With Mats Ek taking over as the artistic director, she subsequently played "the Princess" in Saint George and the Dragon, "the Hunchback" in The House of Bernarda Alba, "the Girl" in Ungdoms Minnen, along with Nacho Duato. She also danced in Miss Julie, Soweto, Antigone and Giselle. She worked with choreographer Jiří Kylián in Transfigured Night (along with dancer Ana Laguna) and Christopher Bruce, associate choreographer of Ballet Rambert, in the piece Ghost Dances. In 1982 she was awarded the Porselli prize.

In 1983, again in Italy, she was appointed "Prima Ballerina" in Arena di Verona's Corps de ballet, directed by Giuseppe Carbone, interpreting with Carlos Iturrioz choreographies by Carbone himself, Mario Pistoni, Mats Ek, Jiří Kylián and Susanna Egri (playing "the Slave" in the opera Aida).
In 1985 she received the "Città di Verona" award.

In 1986 together again with her dance partner Carlos Iturrioz, she joined Frankfurt Ballet directed by William Forsythe, who had twisted the previous classical tradition by introducing new revolutionary choreographies. Among other pieces she danced in Artifact, Steptext, Impressing the Czar, Love Songs and Big White Baby Dog.

In 1989, retiring from professional dance, she moved to Spoleto with her husband, Norwegian movie director and producer Robert Reiss-Andersen.

==Choreography==
In 1991 she worked in Sweden as artistic assistant to choreographer Cristina Caprioli.

In 1992 she collaborated with Fiorenza D'Alessandro, director of Balletto di Spoleto, choreographing the pieces Enemy or friend, The Waves, Three Women, and Penelope, this last danced by Maria Grazia Galante and Sasha Ramos.

For Adriano Belli's Teatro Lirico Sperimentale in Spoleto she both choreographed and danced "Maria" in Pergolesi's Stabat Mater, also scoring actress Piera Degli Esposti. Within the same institution she became assistant for scene movements to directors Alvaro Piccardi, Franco Ripa di Meana and Gabriele Dolcini.
The renowned Festival dei Due Mondi commissioned her to choreograph the opera War and Peace, directed by Gian Carlo Menotti.

For almost 25 years she has taught ballet and contemporary dance at Polisportiva "La Fenice" in Spoleto, alongside dedicating herself to the choreographic training of rhythmic gymnastics' professional athletes. She has also been invited as guest ballet teacher to international companies such as the Ballet National de Marseille and Ballet Preljocaj.

In 2000 she founded "La Fenicedanza" dance company in Spoleto, mainly formed by young local talent. Among the several shows the company produced, Giulietta… and Romeo? was a critical success and saw the contribution of notable Italian artists such as actor Pietro Biondi and choreographer Mauro Bigonzetti.

In 2004, she created choreographies for Ellen Stewart, founder of the famous La MaMa Experimental Theatre Club in New York's East Village.

in 2005 she played "Naomi", mother of beat poet Allen Ginsberg, in a show for the Nuit Blanche in Perugia, also starring the Italian clarinetist Gabriele Mirabassi.

In 2010, as actress and choreographer, she joined the production of a not-yet-distributed full-length movie directed by Francesco Mazza, featuring actor Massimo Ciavarro and dancer Francesco Mariottini in the leading roles. The project also saw the collaboration of Los Angeles-based choreographer Keith Young, who worked in such movies as It's Complicated and Rent, and created tour choreographies for Madonna and other artists.

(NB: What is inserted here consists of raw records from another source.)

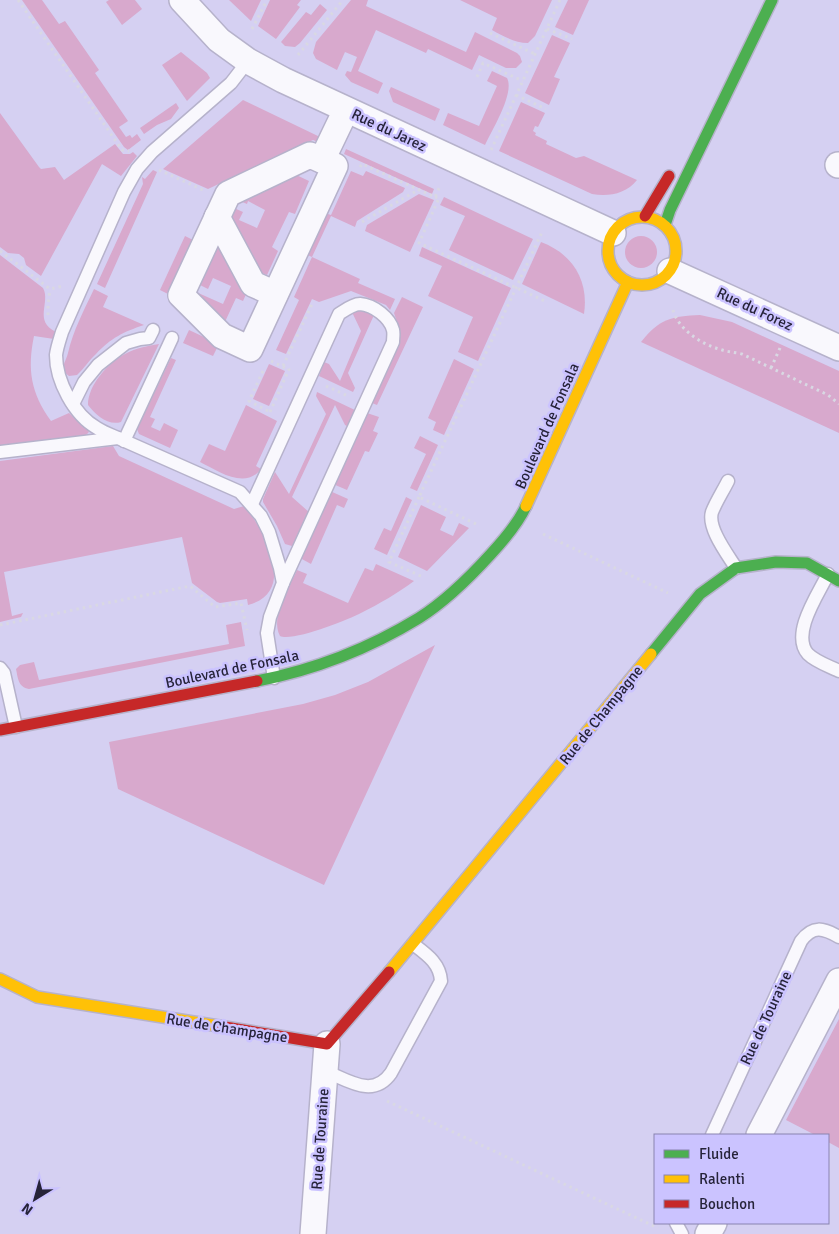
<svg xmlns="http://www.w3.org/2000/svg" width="839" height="1234" font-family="Signika,sans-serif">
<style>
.green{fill:#d8a9cd}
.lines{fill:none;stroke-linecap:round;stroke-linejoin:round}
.lane-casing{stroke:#b6b2cb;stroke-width:15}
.street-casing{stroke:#b6b2cb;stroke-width:28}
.fast-casing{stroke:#b6b2cb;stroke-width:14}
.slow-casing{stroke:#b6b2cb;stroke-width:14}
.jam-casing{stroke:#b6b2cb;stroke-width:14}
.path{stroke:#d9d8e3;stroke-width:3;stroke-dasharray:2.5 4;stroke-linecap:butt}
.lane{stroke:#f9f8fd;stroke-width:12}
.street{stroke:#f9f8fd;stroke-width:25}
.fast{stroke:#4caf50;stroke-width:11}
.slow{stroke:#ffc107;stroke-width:11}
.jam{stroke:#c62828;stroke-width:11}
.labels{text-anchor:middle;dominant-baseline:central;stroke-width:5;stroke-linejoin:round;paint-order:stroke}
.street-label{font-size:15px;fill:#262339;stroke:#cbc3ff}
</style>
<rect width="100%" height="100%" fill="#d5d0f2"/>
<g class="green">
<path d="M 22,0 L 42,0 L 59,24 L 65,21 L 99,70 L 95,73 L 128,121 L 119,127 L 126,137 L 130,135 L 132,138 L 137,134 L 141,140 L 128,150 L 124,147 Z"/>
<path d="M 109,0 L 135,0 L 142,9 L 122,25 L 106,2 Z"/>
<path d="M 229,0 L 261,0 L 251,21 Z"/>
<path d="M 270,0 L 301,0 L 297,5 L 300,7 L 276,39 L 258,26 Z"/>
<path d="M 351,0 L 368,0 L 366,6 L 466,52 L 475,32 L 517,53 L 520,56 L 522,62 L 516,68 L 506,68 L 479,55 L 472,70 L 428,49 L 426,53 L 376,30 L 358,71 L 383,83 L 378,94 L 351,82 L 345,75 L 347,71 L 351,72 L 357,57 L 345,52 L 337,70 L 316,59 L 313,53 L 316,42 Z"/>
<path d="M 460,0 L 552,0 L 535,36 L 528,43 C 515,43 503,36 492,30 L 497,18 Z"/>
<path d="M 568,0 L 589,0 L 573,35 L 555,27 Z"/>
<path d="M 320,4 L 327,10 L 300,43 L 295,47 L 285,46 L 281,42 L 306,12 L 311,15 Z"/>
<path d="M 552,35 L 570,43 L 554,77 L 560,79 L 549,105 L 525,93 Z"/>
<path d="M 181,52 L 207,73 L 210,78 L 187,101 L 162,65 Z"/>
<path d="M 492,71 L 507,78 C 515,93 492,130 485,145 L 443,125 L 448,113 L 479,126 L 497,86 L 487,81 Z"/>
<path d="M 391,87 L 440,109 L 435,121 L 393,102 L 389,91 Z"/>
<path d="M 243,100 L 320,137 L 318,142 L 313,140 L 208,189 L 163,169 Z"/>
<path d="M 521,102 L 545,113 L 538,127 L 535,126 L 533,131 L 536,133 L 535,135 L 547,141 L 546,144 L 576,158 L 584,156 L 637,180 C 626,194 608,197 592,194 L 499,151 Z"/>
<path d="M 176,103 L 179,108 L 171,119 L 157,125 L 144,134 L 140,128 Z"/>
<path d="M 0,113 L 39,167 L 41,169 L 55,167 L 64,180 L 115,144 L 123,154 L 130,154 L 133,152 L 137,156 L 121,176 L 102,164 L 41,276 L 26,265 L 24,258 L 19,254 L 8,253 L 0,247 Z"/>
<path d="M 346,149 L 434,189 L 432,194 L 344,154 Z"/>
<path d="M 153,170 L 157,172 L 105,288 L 97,284 L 143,184 L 142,177 L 145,179 Z"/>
<path d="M 351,171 L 363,176 L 366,171 L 405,188 L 403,192 L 357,221 L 355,227 L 331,216 L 312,257 L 360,279 L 358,283 L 395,299 L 390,310 L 386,305 L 351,291 L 319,302 L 312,299 L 286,354 L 276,350 L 299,300 L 294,297 L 312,257 L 303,253 L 322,212 L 331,215 Z"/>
<path d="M 290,172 L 309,181 L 295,214 L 289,212 L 272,247 L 278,251 L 267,275 L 256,271 L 229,218 L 234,208 L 243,212 L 239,220 L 257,228 L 265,210 L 248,201 L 247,204 L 240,201 Z"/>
<path d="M 419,194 L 434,200 L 410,252 L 365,231 L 367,225 Z"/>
<path d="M 444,197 L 533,239 L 513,280 L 449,250 L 465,216 L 440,205 Z"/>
<path d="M 185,236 L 195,241 L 170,295 L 160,290 Z"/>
<circle cx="641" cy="252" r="16"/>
<path d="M 541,242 C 573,254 589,281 584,314 L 522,284 Z"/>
<path d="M 220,243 L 248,290 L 243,301 L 236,298 L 224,324 L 196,292 L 223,304 L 231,286 L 213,278 L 208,289 L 196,283 L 212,248 L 217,250 Z"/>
<path d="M 422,247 L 511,288 L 478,361 L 458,352 L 473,317 L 428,296 L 442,266 L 419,256 Z"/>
<path d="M 0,255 L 43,288 C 51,302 33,321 56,332 L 54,339 L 34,336 C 27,370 31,393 51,421 L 69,413 L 88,430 L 89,432 L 86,435 L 0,447 Z"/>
<path d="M 94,289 L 108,296 L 103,307 L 144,325 C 123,332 111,338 96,354 C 89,360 84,369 77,375 L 69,376 L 64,372 C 62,364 66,361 68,353 C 73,331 84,310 94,289 Z"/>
<path d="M 402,297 L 423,307 L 377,405 L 372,403 L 398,345 L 400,331 L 394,313 Z"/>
<path d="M 359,309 L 374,315 L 348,373 L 355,388 L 353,392 L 319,376 L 324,362 L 329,364 L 340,381 L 361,331 L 351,310 Z"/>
<path d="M 700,315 L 732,322 L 839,371 L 839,433 L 641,342 C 659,319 672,316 700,315 Z"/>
<path d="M 189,330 L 219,344 L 213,356 L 183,343 Z"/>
<path d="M 159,344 L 121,422 C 108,426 96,415 88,405 C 88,385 108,363 125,354 C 135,348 148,346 159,344 Z"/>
<path d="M 171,358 L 176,360 L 150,417 L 155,419 L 151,427 L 160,431 L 164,423 L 178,430 L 170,448 L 139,434 L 137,429 Z"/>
<path d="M 454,359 L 474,369 L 444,435 L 433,430 L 436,422 L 428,418 Z"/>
<path d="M 269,364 L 285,371 L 269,406 L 253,399 Z"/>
<path d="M 317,392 L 357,411 L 349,427 L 345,425 L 335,405 L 292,497 L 310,513 L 295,543 L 292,546 L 285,544 L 277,526 L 263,502 L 263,499 L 275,472 L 289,494 L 326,414 L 316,396 Z"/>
<path d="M 246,405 L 277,421 L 256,466 L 261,469 C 245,490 218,471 200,462 L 209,444 L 225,451 Z"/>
<path d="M 367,413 L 379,417 L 373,431 L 378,433 L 369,452 L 365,451 L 347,490 L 333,484 Z"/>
<path d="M 420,436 L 438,445 L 417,491 L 410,488 L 426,454 L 414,448 Z"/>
<path d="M 113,446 L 119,456 L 234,509 L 244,506 C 265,530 298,592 248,605 L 247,599 L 220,603 L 217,602 L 192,583 L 182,537 L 4,572 L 12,616 L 23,613 L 21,617 L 0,622 L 0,461 Z"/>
<path d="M 330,491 L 348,499 L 344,508 L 337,505 L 311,564 L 300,558 Z"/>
<path d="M 406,497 L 412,500 L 387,555 L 374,549 L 384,528 L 391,531 Z"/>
<path d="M 421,505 L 446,517 L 440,530 L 453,536 L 459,523 L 469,528 L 427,571 L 398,557 Z"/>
<path d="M 376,564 L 414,581 C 398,593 379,604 361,613 C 348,620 292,642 280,636 C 270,616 289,588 297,570 L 307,574 L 303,583 L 348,603 L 365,568 L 373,571 Z"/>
<path d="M 241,622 L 245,646 L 29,689 C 18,687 18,678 16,669 L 20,665 L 34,662 L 39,680 L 229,644 L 226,625 Z"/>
<path d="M 435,645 L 324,885 L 118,789 L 109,742 L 303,704 L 335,695 L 368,682 Z"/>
<path d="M 839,1019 L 839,1148 L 828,1142 L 828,1135 L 815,1135 L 786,1120 Z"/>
</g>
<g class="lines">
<g class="lane-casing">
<g id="lane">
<path d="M 73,404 L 84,382 L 98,365 L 126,343 L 140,339 L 149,338 L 153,330"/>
<path d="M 118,438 C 111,435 103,432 97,428 C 74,415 56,381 56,355 C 57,347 60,339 62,332 L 124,192 L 137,169 L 152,152 L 231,83 L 248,61"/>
<path d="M 124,441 L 172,338"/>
<path d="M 0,452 L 118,438 L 240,492 L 261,516 L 269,532 L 280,568 L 283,583 L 270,617 L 267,633 L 274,678"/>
<path d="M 728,481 C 723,491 716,502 712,512 C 707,528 728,555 736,568"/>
<path d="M 252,504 L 339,314 C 345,310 353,304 360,304 C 374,305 390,318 393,330 C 394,334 393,338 393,342 L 283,583"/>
<path d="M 828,574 C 819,593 790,634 808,654 C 816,662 829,666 839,671"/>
<path d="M 0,668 L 4,673 L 16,727"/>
<path d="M 325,1071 C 348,1080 373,1099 391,1073 L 441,981 C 440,963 426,954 413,944"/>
<path d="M 712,1135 L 801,941 C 813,925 823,928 839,937"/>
<path d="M 676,1223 L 682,1234"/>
</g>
</g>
<g class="street-casing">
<g id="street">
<path d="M 182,0 L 219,40 L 248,61 L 283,80 L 613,233"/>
<path d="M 310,155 L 335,166 L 250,349 L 222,336 L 181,295 L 228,194 Z"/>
<path d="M 322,160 L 346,110"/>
<path d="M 838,165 L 839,165"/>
<path d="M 217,217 L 253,284 L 275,294"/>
<path d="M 670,271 L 839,348"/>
<path d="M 759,1135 L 839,981"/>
<path d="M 313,1234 L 327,1044"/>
<path d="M 708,1234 L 714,1223"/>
</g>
</g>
<g class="fast-casing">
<g id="fast">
<path d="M 665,225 L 670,210 L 772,0"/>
<path d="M 651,654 L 700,594 L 736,568 L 776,562 L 807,563 L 839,581"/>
<path d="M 257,681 C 314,670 370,648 419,618 C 446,601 469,578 490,555 C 503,541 518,524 526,506"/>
</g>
</g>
<g class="slow-casing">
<g id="slow">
<circle cx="642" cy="251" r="34"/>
<path d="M 526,506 L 628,282"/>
<path d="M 389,972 L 651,654"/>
<path d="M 0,979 L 37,997 L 219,1026"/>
</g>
</g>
<g class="jam-casing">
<g id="jam">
<path d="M 645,216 L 669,176"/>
<path d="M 0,730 L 257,681"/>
<path d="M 219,1026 L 327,1044 L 389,972"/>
</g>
</g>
<g class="path">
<path d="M 18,0 L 122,150 L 129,151"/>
<path d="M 252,29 L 267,0"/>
<path d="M 547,29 L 572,39"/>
<path d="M 490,33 L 535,54"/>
<path d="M 298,55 L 343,0"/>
<path d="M 477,77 L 483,63 L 523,81"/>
<path d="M 516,95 L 546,109"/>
<path d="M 491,150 L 560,0"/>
<path d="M 360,167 L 362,164 L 435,197 L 440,186"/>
<path d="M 159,170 L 203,190"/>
<path d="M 435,197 L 439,198 L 419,243 L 547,302"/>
<path d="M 362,222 L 418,190"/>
<path d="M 0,251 L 50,289 L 63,286"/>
<path d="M 673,310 C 678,329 701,344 719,349 C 727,352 734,352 742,354 L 828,395 L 839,404"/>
<path d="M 48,315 L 48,305 L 50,289"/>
<path d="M 271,361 L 290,370"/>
<path d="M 283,366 L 313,302"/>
<path d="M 771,368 L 780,348"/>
<path d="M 263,371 L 249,401 L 270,412"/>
<path d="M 326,386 L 348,396"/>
<path d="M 270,412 L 289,369"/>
<path d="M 419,497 L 389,562 L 423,577"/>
<path d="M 476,524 L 419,497 L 542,232"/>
<path d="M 543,534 L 668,593"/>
<path d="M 0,625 L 190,586 L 215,607 L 241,603 L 247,630"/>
<path d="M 387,1101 L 658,1228"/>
</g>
<use href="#lane" class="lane"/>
<use href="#street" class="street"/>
<use href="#fast" class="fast"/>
<use href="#slow" class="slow"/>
<use href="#jam" class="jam"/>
</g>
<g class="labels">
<g class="street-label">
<text transform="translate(389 130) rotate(25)">Rue du Jarez</text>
<text transform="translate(755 309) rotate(25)">Rue du Forez</text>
<text transform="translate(547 426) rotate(-66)">Boulevard de Fonsala</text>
<text transform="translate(232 669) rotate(-12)">Boulevard de Fonsala</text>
<text transform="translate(601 715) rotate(-51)">Rue de Champagne</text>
<text transform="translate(766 1018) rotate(-65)">Rue de Touraine</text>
<text transform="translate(227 1028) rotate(9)">Rue de Champagne</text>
<text transform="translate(320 1139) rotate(-86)">Rue de Touraine</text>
</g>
</g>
<rect x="654" y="1134" width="175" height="90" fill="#cbc3ff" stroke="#8983b0"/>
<rect x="664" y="1150" width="25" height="8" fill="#4caf50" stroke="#8983b0"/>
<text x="699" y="1159" font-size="15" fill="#262339">Fluide</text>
<rect x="664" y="1175" width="25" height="8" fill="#ffc107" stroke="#8983b0"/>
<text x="699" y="1184" font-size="15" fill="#262339">Ralenti</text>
<rect x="664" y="1200" width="25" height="8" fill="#c62828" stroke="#8983b0"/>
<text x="699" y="1209" font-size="15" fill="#262339">Bouchon</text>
<g transform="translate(35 1199) rotate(217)" stroke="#cbc3ff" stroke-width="4" paint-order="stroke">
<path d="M0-4L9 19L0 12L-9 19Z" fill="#262339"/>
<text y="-8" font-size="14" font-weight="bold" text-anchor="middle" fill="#262339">N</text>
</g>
</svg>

In 2012 Malusardi created the pieces La Scelta di Paride for the Teatro dell'Opera and The Last One Turn Off the Light for the Alvin Ailey Dance School in New York.

In 2013 Simone Sandroni and Lenka Flory, artistic directors of the company Déjà Donné, created an interview-style show entirely dedicated to her personal and artistic story.

==Recent projects==

Since 2013 Malusardi has been collaborating regularly with theatre and movie director Marco Filiberti, leading with him some dance workshops for actors, with the final creation of the shows Conversation Pieces and the more recent Arcadia, an all-round theatre play reaching an ultimate synthesis between acting and dance.

In summer 2014 she was invited to Hamlyn School, in Florence, to lead a choreographic atelier for the creation of the piece Re-Fractions, and in summer 2015 she collaborated with the Ashkenazy Ballet Center for an intensive choreographic workshop together with M° Alexander Stepkine and M° Anthony Basile.